*** Opening of EXERCISE DATA ***
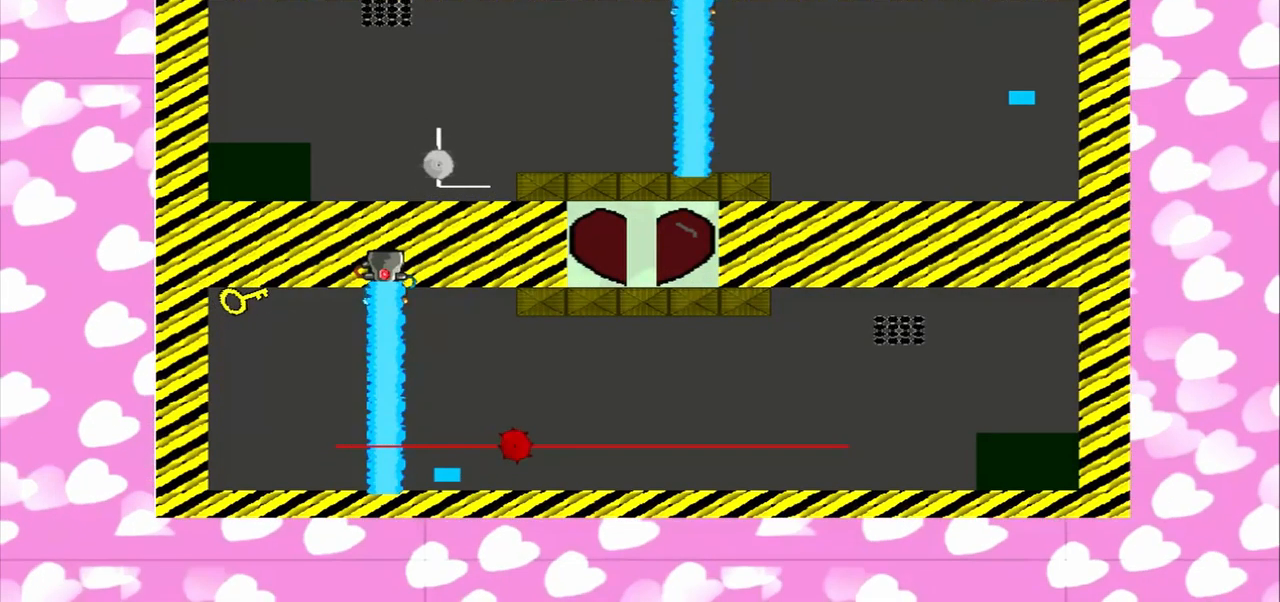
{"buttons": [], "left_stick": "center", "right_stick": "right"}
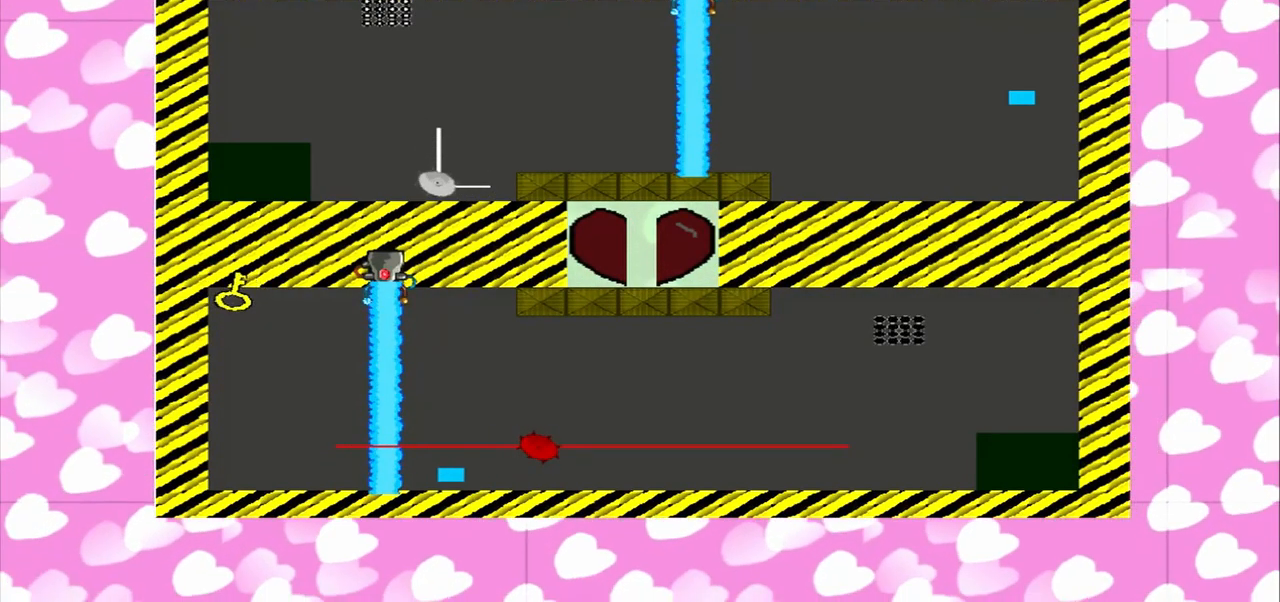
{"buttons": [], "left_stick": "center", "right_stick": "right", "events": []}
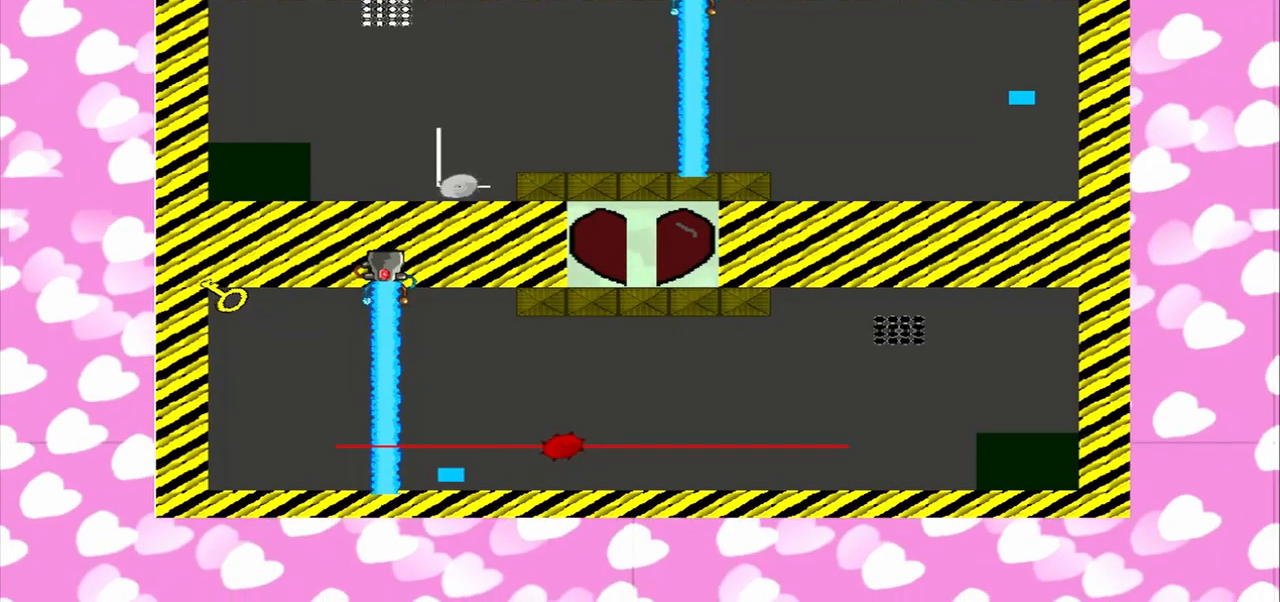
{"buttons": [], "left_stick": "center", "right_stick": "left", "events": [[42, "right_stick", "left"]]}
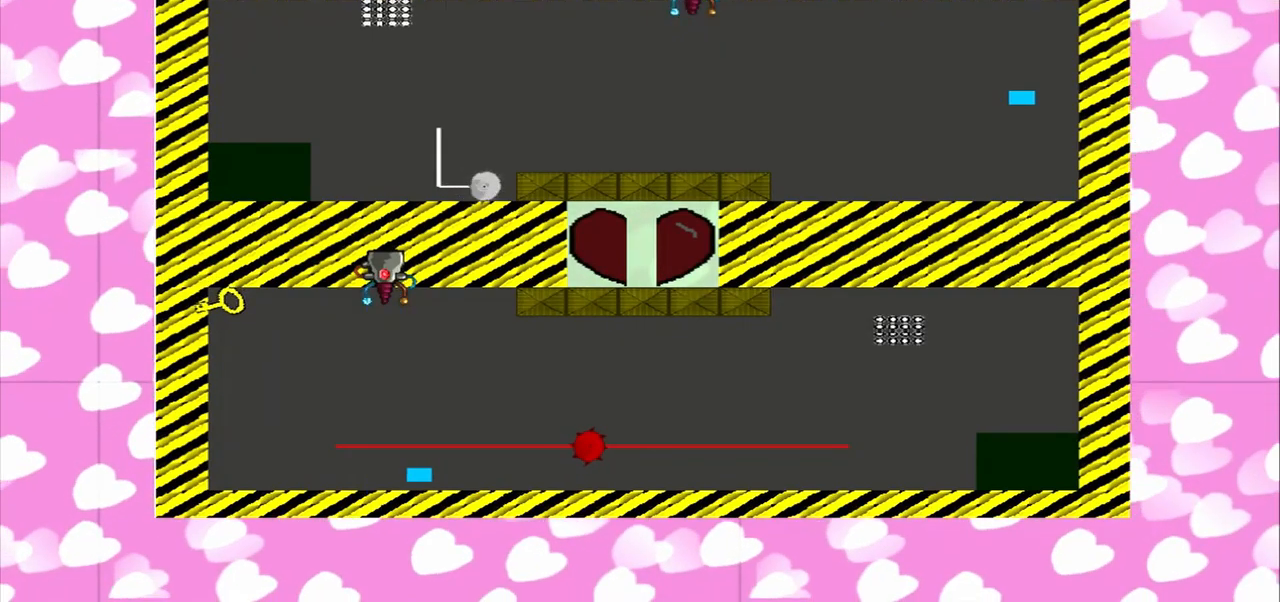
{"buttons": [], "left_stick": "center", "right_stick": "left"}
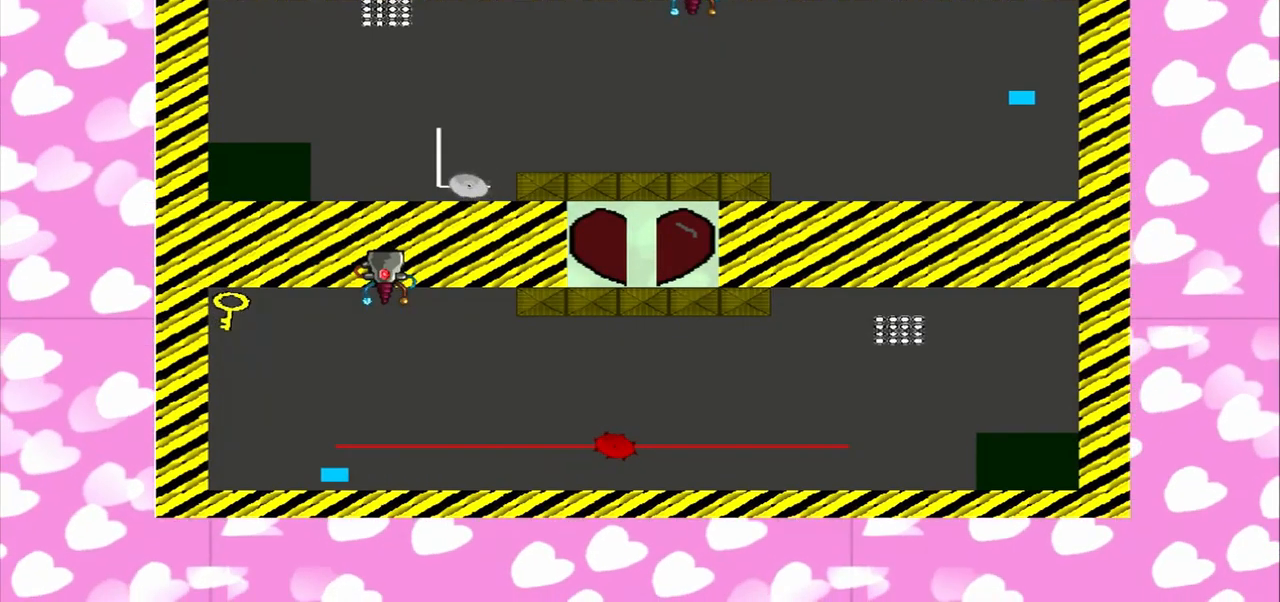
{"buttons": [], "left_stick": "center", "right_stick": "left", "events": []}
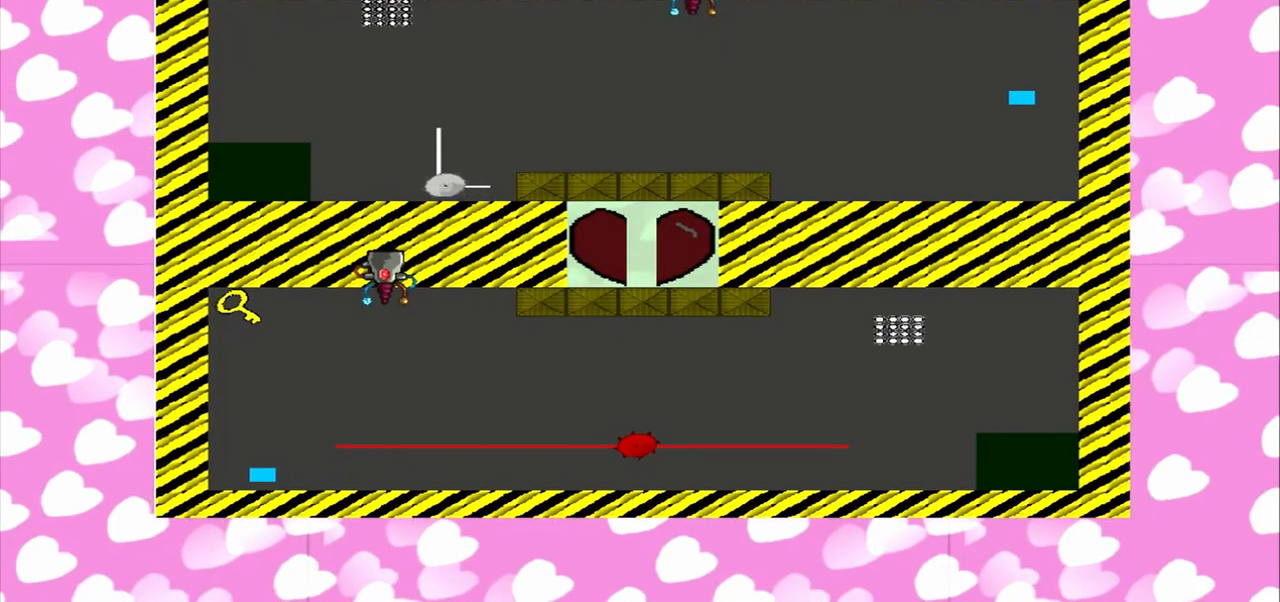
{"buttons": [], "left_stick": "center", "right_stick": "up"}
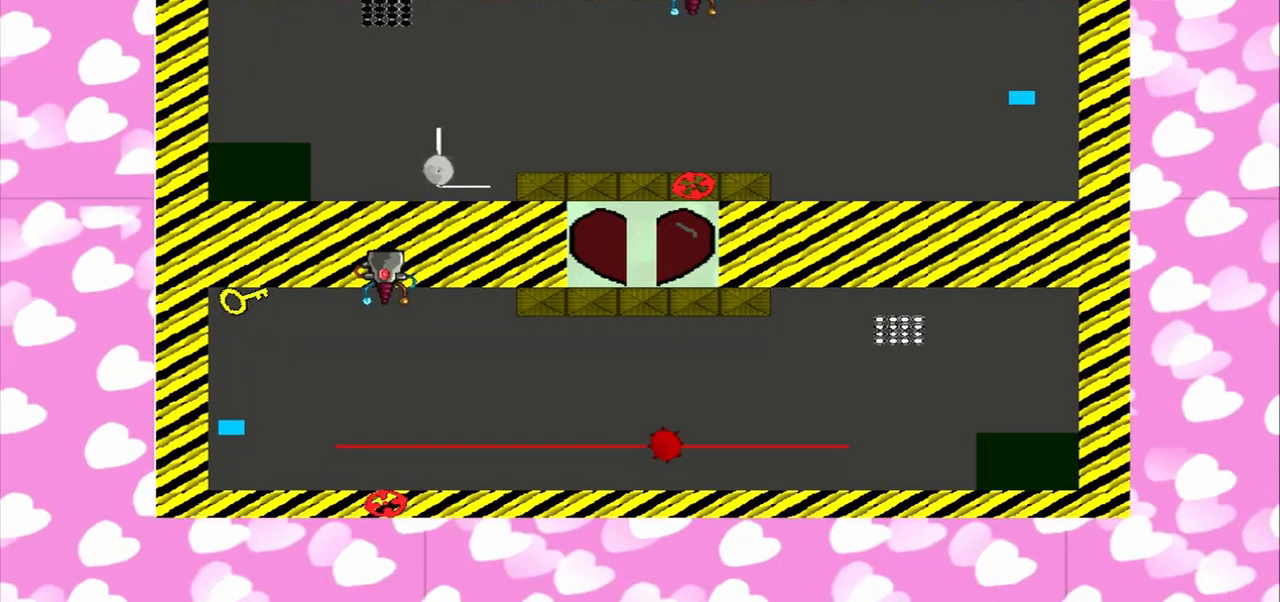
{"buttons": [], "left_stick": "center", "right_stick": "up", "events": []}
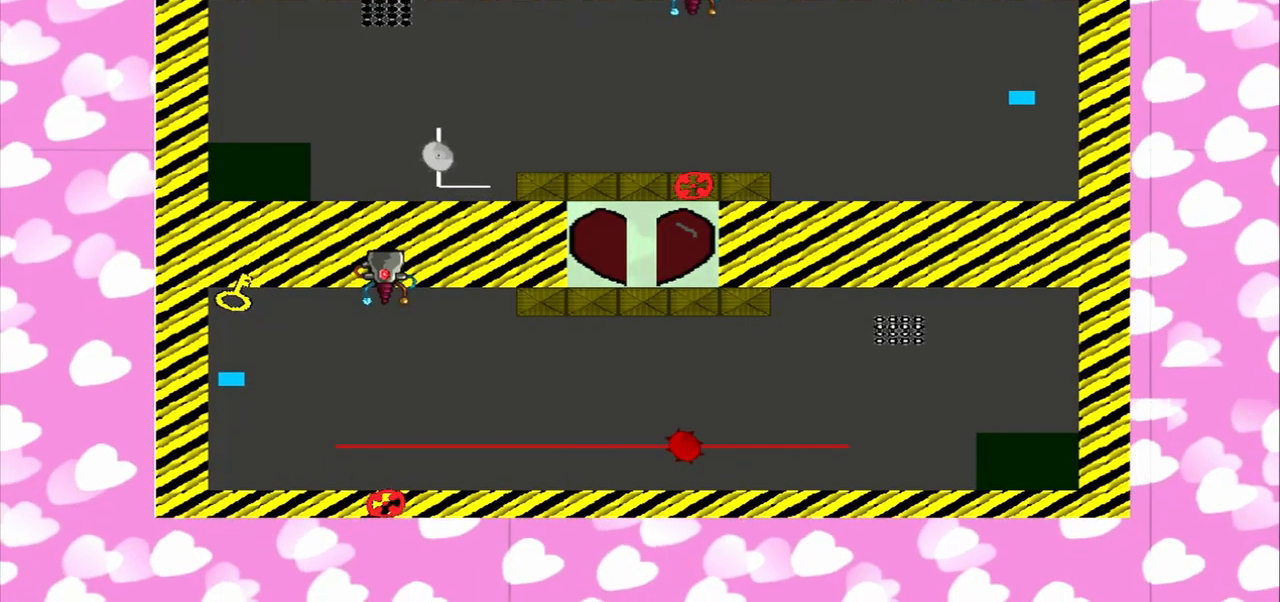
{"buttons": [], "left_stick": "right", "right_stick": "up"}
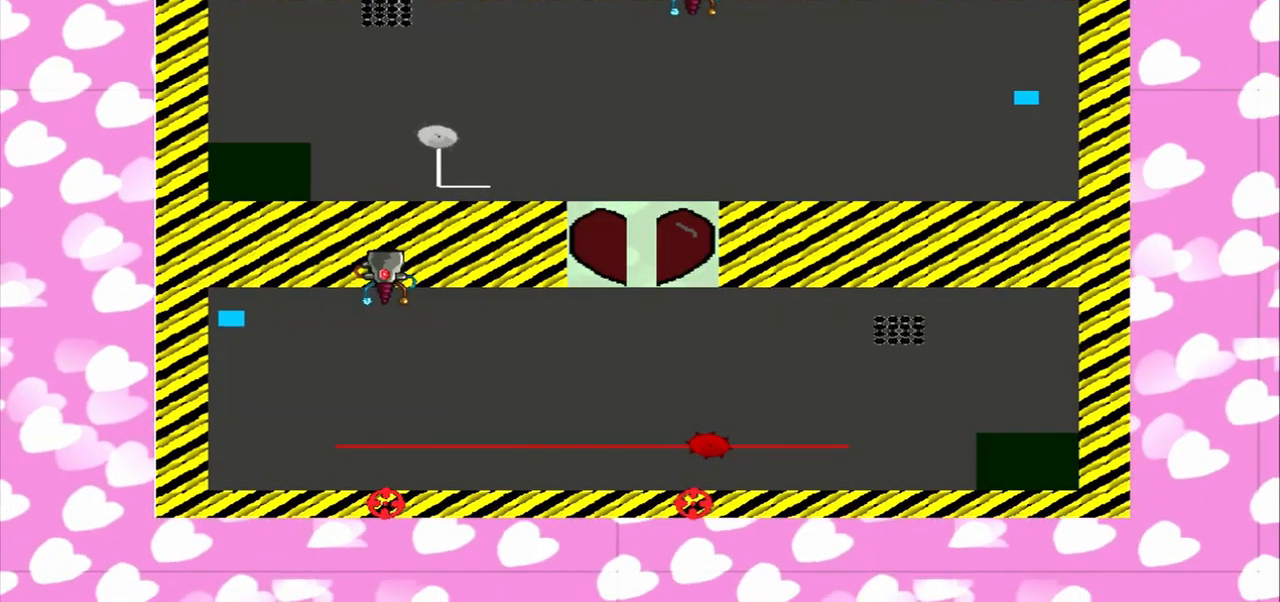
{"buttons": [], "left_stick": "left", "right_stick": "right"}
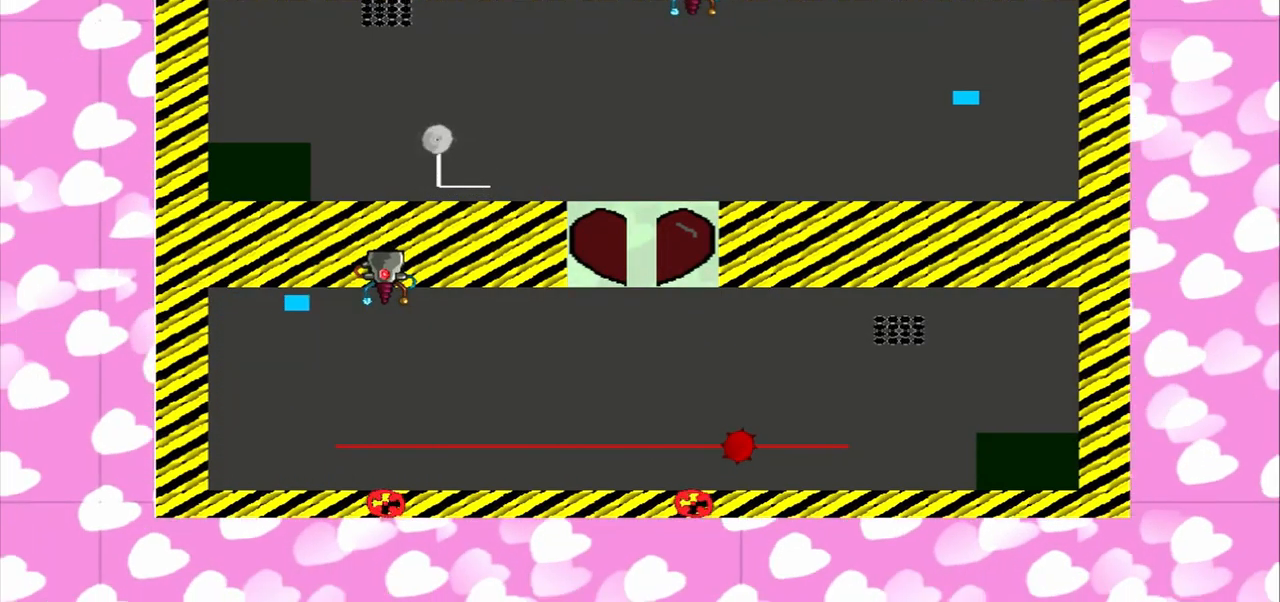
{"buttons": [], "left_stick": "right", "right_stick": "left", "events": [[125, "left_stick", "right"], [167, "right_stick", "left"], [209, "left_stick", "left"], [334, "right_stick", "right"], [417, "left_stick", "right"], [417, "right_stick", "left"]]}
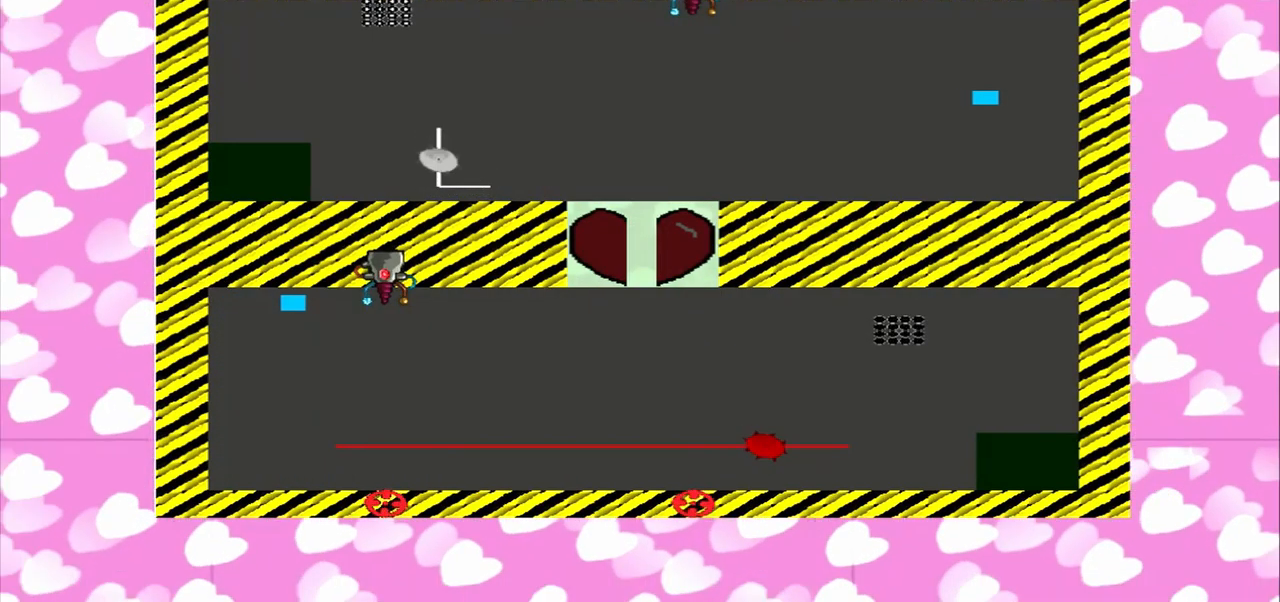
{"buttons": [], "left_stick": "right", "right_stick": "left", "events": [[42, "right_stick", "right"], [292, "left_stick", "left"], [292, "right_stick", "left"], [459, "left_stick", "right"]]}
*** Close of EXERCISE DATA ***
The answer must be every line of the data that contains the word "events".

# TASK SOLUTION
{"buttons": [], "left_stick": "center", "right_stick": "right", "events": []}
{"buttons": [], "left_stick": "center", "right_stick": "left", "events": [[42, "right_stick", "left"]]}
{"buttons": [], "left_stick": "center", "right_stick": "left", "events": []}
{"buttons": [], "left_stick": "center", "right_stick": "up", "events": []}
{"buttons": [], "left_stick": "right", "right_stick": "left", "events": [[125, "left_stick", "right"], [167, "right_stick", "left"], [209, "left_stick", "left"], [334, "right_stick", "right"], [417, "left_stick", "right"], [417, "right_stick", "left"]]}
{"buttons": [], "left_stick": "right", "right_stick": "left", "events": [[42, "right_stick", "right"], [292, "left_stick", "left"], [292, "right_stick", "left"], [459, "left_stick", "right"]]}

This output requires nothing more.